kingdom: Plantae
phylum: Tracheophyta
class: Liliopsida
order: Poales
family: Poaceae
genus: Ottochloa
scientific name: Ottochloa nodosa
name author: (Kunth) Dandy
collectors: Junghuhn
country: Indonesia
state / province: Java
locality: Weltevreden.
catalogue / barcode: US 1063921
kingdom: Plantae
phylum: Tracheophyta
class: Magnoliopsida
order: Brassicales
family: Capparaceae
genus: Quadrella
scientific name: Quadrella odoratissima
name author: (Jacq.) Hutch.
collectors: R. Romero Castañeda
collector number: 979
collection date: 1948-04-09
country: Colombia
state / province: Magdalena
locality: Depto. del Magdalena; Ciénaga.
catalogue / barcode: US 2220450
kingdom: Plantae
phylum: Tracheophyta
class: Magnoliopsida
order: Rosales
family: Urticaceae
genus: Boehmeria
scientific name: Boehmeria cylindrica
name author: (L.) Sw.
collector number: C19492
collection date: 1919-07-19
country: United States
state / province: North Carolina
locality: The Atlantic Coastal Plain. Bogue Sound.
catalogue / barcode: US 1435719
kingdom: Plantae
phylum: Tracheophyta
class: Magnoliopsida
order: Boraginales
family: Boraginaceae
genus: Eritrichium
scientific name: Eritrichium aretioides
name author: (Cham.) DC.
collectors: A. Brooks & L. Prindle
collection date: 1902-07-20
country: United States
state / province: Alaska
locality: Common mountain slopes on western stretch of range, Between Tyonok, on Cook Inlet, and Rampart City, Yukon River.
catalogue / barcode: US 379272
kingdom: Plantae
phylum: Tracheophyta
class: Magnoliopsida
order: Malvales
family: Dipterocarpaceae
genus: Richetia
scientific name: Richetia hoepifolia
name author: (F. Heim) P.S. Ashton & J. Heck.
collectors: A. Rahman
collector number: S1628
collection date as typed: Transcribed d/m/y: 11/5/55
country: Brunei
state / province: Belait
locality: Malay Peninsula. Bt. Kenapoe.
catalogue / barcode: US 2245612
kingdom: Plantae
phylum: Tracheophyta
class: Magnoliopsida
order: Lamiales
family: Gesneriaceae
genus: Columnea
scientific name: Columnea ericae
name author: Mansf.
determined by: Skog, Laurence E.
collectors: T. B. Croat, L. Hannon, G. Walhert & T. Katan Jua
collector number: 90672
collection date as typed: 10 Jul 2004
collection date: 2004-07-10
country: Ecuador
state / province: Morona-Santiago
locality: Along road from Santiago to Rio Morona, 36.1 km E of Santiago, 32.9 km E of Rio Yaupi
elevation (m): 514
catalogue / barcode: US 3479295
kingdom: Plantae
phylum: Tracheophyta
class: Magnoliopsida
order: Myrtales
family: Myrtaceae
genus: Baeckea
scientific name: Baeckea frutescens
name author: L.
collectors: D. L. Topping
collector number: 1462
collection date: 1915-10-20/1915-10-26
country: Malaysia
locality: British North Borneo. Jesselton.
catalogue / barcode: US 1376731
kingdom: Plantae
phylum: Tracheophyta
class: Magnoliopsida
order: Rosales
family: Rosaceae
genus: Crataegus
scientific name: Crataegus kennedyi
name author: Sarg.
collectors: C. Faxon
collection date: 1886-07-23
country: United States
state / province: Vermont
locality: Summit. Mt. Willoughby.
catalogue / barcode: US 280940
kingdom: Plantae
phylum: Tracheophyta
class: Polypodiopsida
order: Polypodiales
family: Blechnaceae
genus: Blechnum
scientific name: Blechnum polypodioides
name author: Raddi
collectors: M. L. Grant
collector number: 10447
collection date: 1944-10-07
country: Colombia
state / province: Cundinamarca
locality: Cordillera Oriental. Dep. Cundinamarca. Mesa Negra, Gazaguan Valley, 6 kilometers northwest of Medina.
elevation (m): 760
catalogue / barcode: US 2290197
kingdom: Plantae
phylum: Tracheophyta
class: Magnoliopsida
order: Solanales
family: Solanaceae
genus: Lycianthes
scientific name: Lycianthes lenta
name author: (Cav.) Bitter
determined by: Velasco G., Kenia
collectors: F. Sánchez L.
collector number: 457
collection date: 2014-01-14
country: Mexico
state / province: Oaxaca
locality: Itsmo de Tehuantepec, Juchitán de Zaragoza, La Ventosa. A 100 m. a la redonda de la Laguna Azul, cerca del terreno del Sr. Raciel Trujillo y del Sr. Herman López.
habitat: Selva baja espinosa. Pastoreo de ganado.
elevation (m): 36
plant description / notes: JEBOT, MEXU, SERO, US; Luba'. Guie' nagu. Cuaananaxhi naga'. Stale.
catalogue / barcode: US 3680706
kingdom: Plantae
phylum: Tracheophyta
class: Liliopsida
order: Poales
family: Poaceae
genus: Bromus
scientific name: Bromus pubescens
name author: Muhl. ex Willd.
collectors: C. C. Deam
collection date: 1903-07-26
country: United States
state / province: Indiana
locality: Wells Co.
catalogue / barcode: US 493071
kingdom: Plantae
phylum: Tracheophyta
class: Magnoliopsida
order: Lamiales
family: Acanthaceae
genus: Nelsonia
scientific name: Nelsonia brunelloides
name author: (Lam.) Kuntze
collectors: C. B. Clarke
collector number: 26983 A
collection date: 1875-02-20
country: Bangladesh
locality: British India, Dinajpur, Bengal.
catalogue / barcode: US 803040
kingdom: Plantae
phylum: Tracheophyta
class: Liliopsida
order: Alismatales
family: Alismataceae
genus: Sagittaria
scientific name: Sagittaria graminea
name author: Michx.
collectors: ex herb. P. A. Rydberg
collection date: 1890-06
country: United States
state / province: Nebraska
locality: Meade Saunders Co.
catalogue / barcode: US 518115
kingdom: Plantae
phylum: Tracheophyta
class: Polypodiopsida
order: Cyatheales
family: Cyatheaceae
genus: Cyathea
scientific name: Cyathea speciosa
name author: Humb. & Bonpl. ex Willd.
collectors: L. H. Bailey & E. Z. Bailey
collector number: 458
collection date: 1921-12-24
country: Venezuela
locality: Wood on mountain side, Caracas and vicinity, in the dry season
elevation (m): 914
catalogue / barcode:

# [Direction]
Transcribe the lines of the listing above, starting at the line that contains "genus: Eritrichium" and ending at the line that contains "locality: Common mountain".

# [Completed exercise]
genus: Eritrichium
scientific name: Eritrichium aretioides
name author: (Cham.) DC.
collectors: A. Brooks & L. Prindle
collection date: 1902-07-20
country: United States
state / province: Alaska
locality: Common mountain slopes on western stretch of range, Between Tyonok, on Cook Inlet, and Rampart City, Yukon River.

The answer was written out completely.